PowerPoint Weirdness Unveiled

This is just a small start on a PowerPoint wiki. Send in your questions and tips!

1.  Q:  Sometimes when I import a slide from another presentation and tell it keep the source formatting, it only keeps part of it – the color scheme will be right, but the text boxes will be mis-sized. What’s up with that?

A: I’ve found one possible solution and two workarounds to that:

The presentation that you imported the slides from may have custom sized pages. Go to the original presentation. Under File, choose “Page Setup.” Note the page size. Make sure that yours matches. If you have to change it, close and reopen PowerPoint afterwards.

Workaround 1: Close PowerPoint and reopen it. Sometimes everything works after you do this.

Workaround 2: In the original slide show, select all. Optional: On the drawing toolbar, choose Draw, then Group. Create a new slide in your new presentation and select “Paste Special” from the “Edit” menu. Use the first selection: “MS Office Drawing Object.” This should paste it as you see it. Doing the optional step of grouping it makes a little more likely to keep its size and allows you to resize as a whole if it doesn’t.

2. Q: Why did my screen go black in the middle of my presentation?

A: Mortifying, isn’t it? If your presentation sits still for too long while your speaker blathers on, the screen goes black. It’s a power-saving function. One solution is to move your mouse around, but this could be somewhat distracting to the audience and oh-by-the-way make you look like an idiot.

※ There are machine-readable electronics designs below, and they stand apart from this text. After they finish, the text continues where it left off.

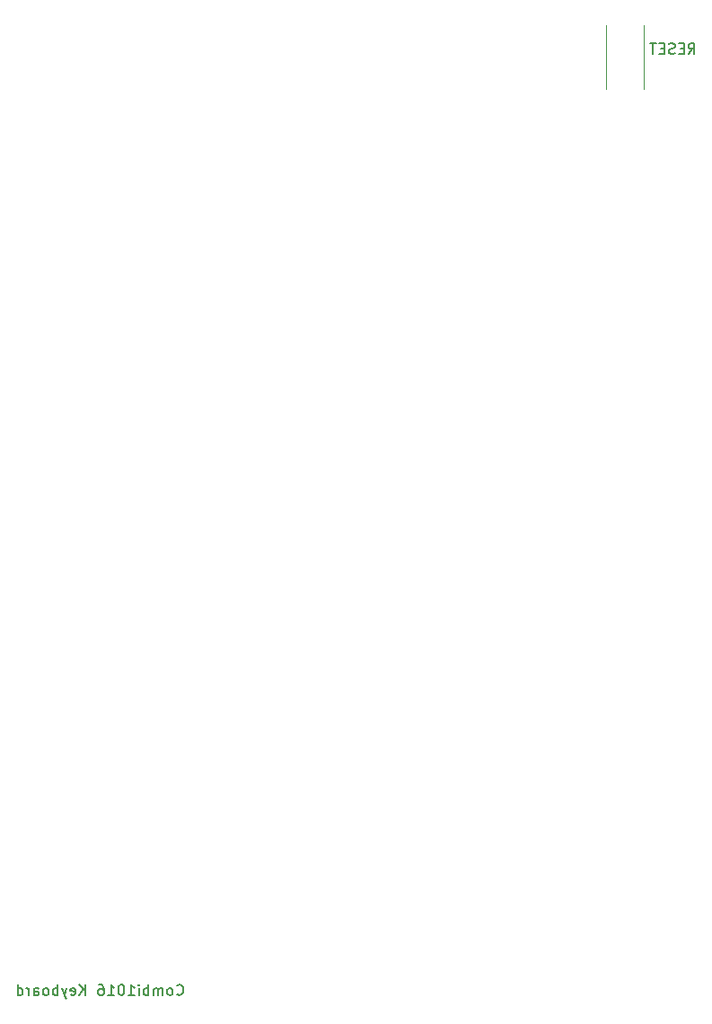
<source format=gbo>
%TF.GenerationSoftware,KiCad,Pcbnew,(6.0.4-0)*%
%TF.CreationDate,2022-04-04T05:09:50+09:00*%
%TF.ProjectId,mytenkey,6d797465-6e6b-4657-992e-6b696361645f,rev?*%
%TF.SameCoordinates,Original*%
%TF.FileFunction,Legend,Bot*%
%TF.FilePolarity,Positive*%
%FSLAX46Y46*%
G04 Gerber Fmt 4.6, Leading zero omitted, Abs format (unit mm)*
G04 Created by KiCad (PCBNEW (6.0.4-0)) date 2022-04-04 05:09:50*
%MOMM*%
%LPD*%
G01*
G04 APERTURE LIST*
%ADD10C,0.150000*%
%ADD11C,0.120000*%
G04 APERTURE END LIST*
D10*
X99035285Y-139930142D02*
X99082904Y-139977761D01*
X99225761Y-140025380D01*
X99321000Y-140025380D01*
X99463857Y-139977761D01*
X99559095Y-139882523D01*
X99606714Y-139787285D01*
X99654333Y-139596809D01*
X99654333Y-139453952D01*
X99606714Y-139263476D01*
X99559095Y-139168238D01*
X99463857Y-139073000D01*
X99321000Y-139025380D01*
X99225761Y-139025380D01*
X99082904Y-139073000D01*
X99035285Y-139120619D01*
X98463857Y-140025380D02*
X98559095Y-139977761D01*
X98606714Y-139930142D01*
X98654333Y-139834904D01*
X98654333Y-139549190D01*
X98606714Y-139453952D01*
X98559095Y-139406333D01*
X98463857Y-139358714D01*
X98321000Y-139358714D01*
X98225761Y-139406333D01*
X98178142Y-139453952D01*
X98130523Y-139549190D01*
X98130523Y-139834904D01*
X98178142Y-139930142D01*
X98225761Y-139977761D01*
X98321000Y-140025380D01*
X98463857Y-140025380D01*
X97701952Y-140025380D02*
X97701952Y-139358714D01*
X97701952Y-139453952D02*
X97654333Y-139406333D01*
X97559095Y-139358714D01*
X97416238Y-139358714D01*
X97321000Y-139406333D01*
X97273380Y-139501571D01*
X97273380Y-140025380D01*
X97273380Y-139501571D02*
X97225761Y-139406333D01*
X97130523Y-139358714D01*
X96987666Y-139358714D01*
X96892428Y-139406333D01*
X96844809Y-139501571D01*
X96844809Y-140025380D01*
X96368619Y-140025380D02*
X96368619Y-139025380D01*
X96368619Y-139406333D02*
X96273380Y-139358714D01*
X96082904Y-139358714D01*
X95987666Y-139406333D01*
X95940047Y-139453952D01*
X95892428Y-139549190D01*
X95892428Y-139834904D01*
X95940047Y-139930142D01*
X95987666Y-139977761D01*
X96082904Y-140025380D01*
X96273380Y-140025380D01*
X96368619Y-139977761D01*
X95463857Y-140025380D02*
X95463857Y-139358714D01*
X95463857Y-139025380D02*
X95511476Y-139073000D01*
X95463857Y-139120619D01*
X95416238Y-139073000D01*
X95463857Y-139025380D01*
X95463857Y-139120619D01*
X94463857Y-140025380D02*
X95035285Y-140025380D01*
X94749571Y-140025380D02*
X94749571Y-139025380D01*
X94844809Y-139168238D01*
X94940047Y-139263476D01*
X95035285Y-139311095D01*
X93844809Y-139025380D02*
X93749571Y-139025380D01*
X93654333Y-139073000D01*
X93606714Y-139120619D01*
X93559095Y-139215857D01*
X93511476Y-139406333D01*
X93511476Y-139644428D01*
X93559095Y-139834904D01*
X93606714Y-139930142D01*
X93654333Y-139977761D01*
X93749571Y-140025380D01*
X93844809Y-140025380D01*
X93940047Y-139977761D01*
X93987666Y-139930142D01*
X94035285Y-139834904D01*
X94082904Y-139644428D01*
X94082904Y-139406333D01*
X94035285Y-139215857D01*
X93987666Y-139120619D01*
X93940047Y-139073000D01*
X93844809Y-139025380D01*
X92559095Y-140025380D02*
X93130523Y-140025380D01*
X92844809Y-140025380D02*
X92844809Y-139025380D01*
X92940047Y-139168238D01*
X93035285Y-139263476D01*
X93130523Y-139311095D01*
X91701952Y-139025380D02*
X91892428Y-139025380D01*
X91987666Y-139073000D01*
X92035285Y-139120619D01*
X92130523Y-139263476D01*
X92178142Y-139453952D01*
X92178142Y-139834904D01*
X92130523Y-139930142D01*
X92082904Y-139977761D01*
X91987666Y-140025380D01*
X91797190Y-140025380D01*
X91701952Y-139977761D01*
X91654333Y-139930142D01*
X91606714Y-139834904D01*
X91606714Y-139596809D01*
X91654333Y-139501571D01*
X91701952Y-139453952D01*
X91797190Y-139406333D01*
X91987666Y-139406333D01*
X92082904Y-139453952D01*
X92130523Y-139501571D01*
X92178142Y-139596809D01*
X90416238Y-140025380D02*
X90416238Y-139025380D01*
X89844809Y-140025380D02*
X90273380Y-139453952D01*
X89844809Y-139025380D02*
X90416238Y-139596809D01*
X89035285Y-139977761D02*
X89130523Y-140025380D01*
X89321000Y-140025380D01*
X89416238Y-139977761D01*
X89463857Y-139882523D01*
X89463857Y-139501571D01*
X89416238Y-139406333D01*
X89321000Y-139358714D01*
X89130523Y-139358714D01*
X89035285Y-139406333D01*
X88987666Y-139501571D01*
X88987666Y-139596809D01*
X89463857Y-139692047D01*
X88654333Y-139358714D02*
X88416238Y-140025380D01*
X88178142Y-139358714D02*
X88416238Y-140025380D01*
X88511476Y-140263476D01*
X88559095Y-140311095D01*
X88654333Y-140358714D01*
X87797190Y-140025380D02*
X87797190Y-139025380D01*
X87797190Y-139406333D02*
X87701952Y-139358714D01*
X87511476Y-139358714D01*
X87416238Y-139406333D01*
X87368619Y-139453952D01*
X87321000Y-139549190D01*
X87321000Y-139834904D01*
X87368619Y-139930142D01*
X87416238Y-139977761D01*
X87511476Y-140025380D01*
X87701952Y-140025380D01*
X87797190Y-139977761D01*
X86749571Y-140025380D02*
X86844809Y-139977761D01*
X86892428Y-139930142D01*
X86940047Y-139834904D01*
X86940047Y-139549190D01*
X86892428Y-139453952D01*
X86844809Y-139406333D01*
X86749571Y-139358714D01*
X86606714Y-139358714D01*
X86511476Y-139406333D01*
X86463857Y-139453952D01*
X86416238Y-139549190D01*
X86416238Y-139834904D01*
X86463857Y-139930142D01*
X86511476Y-139977761D01*
X86606714Y-140025380D01*
X86749571Y-140025380D01*
X85559095Y-140025380D02*
X85559095Y-139501571D01*
X85606714Y-139406333D01*
X85701952Y-139358714D01*
X85892428Y-139358714D01*
X85987666Y-139406333D01*
X85559095Y-139977761D02*
X85654333Y-140025380D01*
X85892428Y-140025380D01*
X85987666Y-139977761D01*
X86035285Y-139882523D01*
X86035285Y-139787285D01*
X85987666Y-139692047D01*
X85892428Y-139644428D01*
X85654333Y-139644428D01*
X85559095Y-139596809D01*
X85082904Y-140025380D02*
X85082904Y-139358714D01*
X85082904Y-139549190D02*
X85035285Y-139453952D01*
X84987666Y-139406333D01*
X84892428Y-139358714D01*
X84797190Y-139358714D01*
X84035285Y-140025380D02*
X84035285Y-139025380D01*
X84035285Y-139977761D02*
X84130523Y-140025380D01*
X84321000Y-140025380D01*
X84416238Y-139977761D01*
X84463857Y-139930142D01*
X84511476Y-139834904D01*
X84511476Y-139549190D01*
X84463857Y-139453952D01*
X84416238Y-139406333D01*
X84321000Y-139358714D01*
X84130523Y-139358714D01*
X84035285Y-139406333D01*
X147273780Y-51379380D02*
X147607114Y-50903190D01*
X147845209Y-51379380D02*
X147845209Y-50379380D01*
X147464257Y-50379380D01*
X147369019Y-50427000D01*
X147321400Y-50474619D01*
X147273780Y-50569857D01*
X147273780Y-50712714D01*
X147321400Y-50807952D01*
X147369019Y-50855571D01*
X147464257Y-50903190D01*
X147845209Y-50903190D01*
X146845209Y-50855571D02*
X146511876Y-50855571D01*
X146369019Y-51379380D02*
X146845209Y-51379380D01*
X146845209Y-50379380D01*
X146369019Y-50379380D01*
X145988066Y-51331761D02*
X145845209Y-51379380D01*
X145607114Y-51379380D01*
X145511876Y-51331761D01*
X145464257Y-51284142D01*
X145416638Y-51188904D01*
X145416638Y-51093666D01*
X145464257Y-50998428D01*
X145511876Y-50950809D01*
X145607114Y-50903190D01*
X145797590Y-50855571D01*
X145892828Y-50807952D01*
X145940447Y-50760333D01*
X145988066Y-50665095D01*
X145988066Y-50569857D01*
X145940447Y-50474619D01*
X145892828Y-50427000D01*
X145797590Y-50379380D01*
X145559495Y-50379380D01*
X145416638Y-50427000D01*
X144988066Y-50855571D02*
X144654733Y-50855571D01*
X144511876Y-51379380D02*
X144988066Y-51379380D01*
X144988066Y-50379380D01*
X144511876Y-50379380D01*
X144226161Y-50379380D02*
X143654733Y-50379380D01*
X143940447Y-51379380D02*
X143940447Y-50379380D01*
D11*
%TO.C,SW24*%
X143100200Y-48661600D02*
X143100200Y-54661600D01*
X139500200Y-48661600D02*
X139500200Y-54661600D01*
%TD*%
M02*

</source>
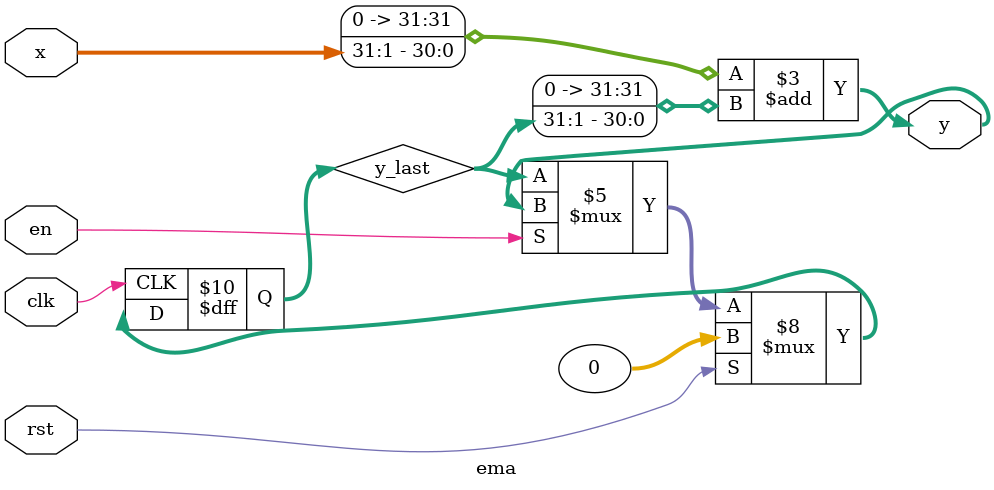
<source format=v>
`timescale 1ns / 1ps

module ema(
    input               clk,
    input               rst,
    input               en,
    input       [31:0]  x,
    output [31:0]  y
    );
    
    reg [31:0] y_last;

    assign y = (x >> 1) + (y_last >> 1); 
        
    always@(posedge clk) begin
        if (rst) y_last <= 32'h0;
        else if (en) y_last <= y;
    end

endmodule

</source>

The better solution is this: find your computer’s settings (Windows XP: Start>Control Panel; Mac: Apple> System Preferences). Where it is in there varies by system, but you’ll find something like “Energy Saver” and “Desktop and Screensaver” or “Display.” You need to set both the energy saver and the screensaver to “never.”

You did all that and it still happened? Some built-in projectors have energy-savers, too. Ask your facilities team about it before your presentation. You may need to add a slide you can move to in slow times, or a very slow, very subtle animation – though this doesn’t always work – it’s the failure to change slides that triggers the screensaver, so be sure you know the details. You may just have to sit there wiggling your mouse. Stand on your dignity.

3. Q: Is there any way I can make my presentations smaller so I can email them?

A: Depending on what’s in your presentation, you can make them significantly smaller.

  1. The first thing you can do is compress the size of any pictures in your presentation. If you have a newer version of PowerPoint, you can do them all at once. In Mac, do a “Save as,” choose “Options” and check the “Compress Graphics Files” box. You can choose an image quality at that point. In Windows, open your picture tool bar and click on the icon of the picture with arrows pointing in at it. If your presentation will only be viewed on screen, you can save images to the lowest resolution.
  2. Another thing you can do is format your pictures as JPG or PNG in the first place. They will take up less room than TIFF or GIF files. There’s an easy way to change the format here. You could remove the pictures from an existing presentation, reformat them to JPG or PNG, replace them, and then re-save your document, but what a pain!
  3. If pictures aren’t your problem, you can compress your file with WinZip in Windows or StuffIt in either Mac or Windows.
  4. You can save your presentation as a PDF. This is for presentations that have no sound, animations, or transitions – think of it as a print document; you are “publishing it” to PDF. During the “Save As PDF” process (under the File menu in older versions and Mac; under the Office Button in 2007) you’ll be given an “Optimize For” choice. One of your options will be to optimize for email or smaller size.
  5. If you have a really huge presentation, it will still be pretty big. One thing you might look into is FTP clients. They are really quite simple to use once you get the hang of it, and you can get one for free or very little. The rub is that you have to have a website. I use Transmit.
  6. The very simplest solution is to sign up for free online storage at some place like Mozy or MediaFire. You will upload your presentation to the storage site (you won’t even know that you’re using an FTP client to do it! :-D ) and then just send a link and the log-in information to your email contacts.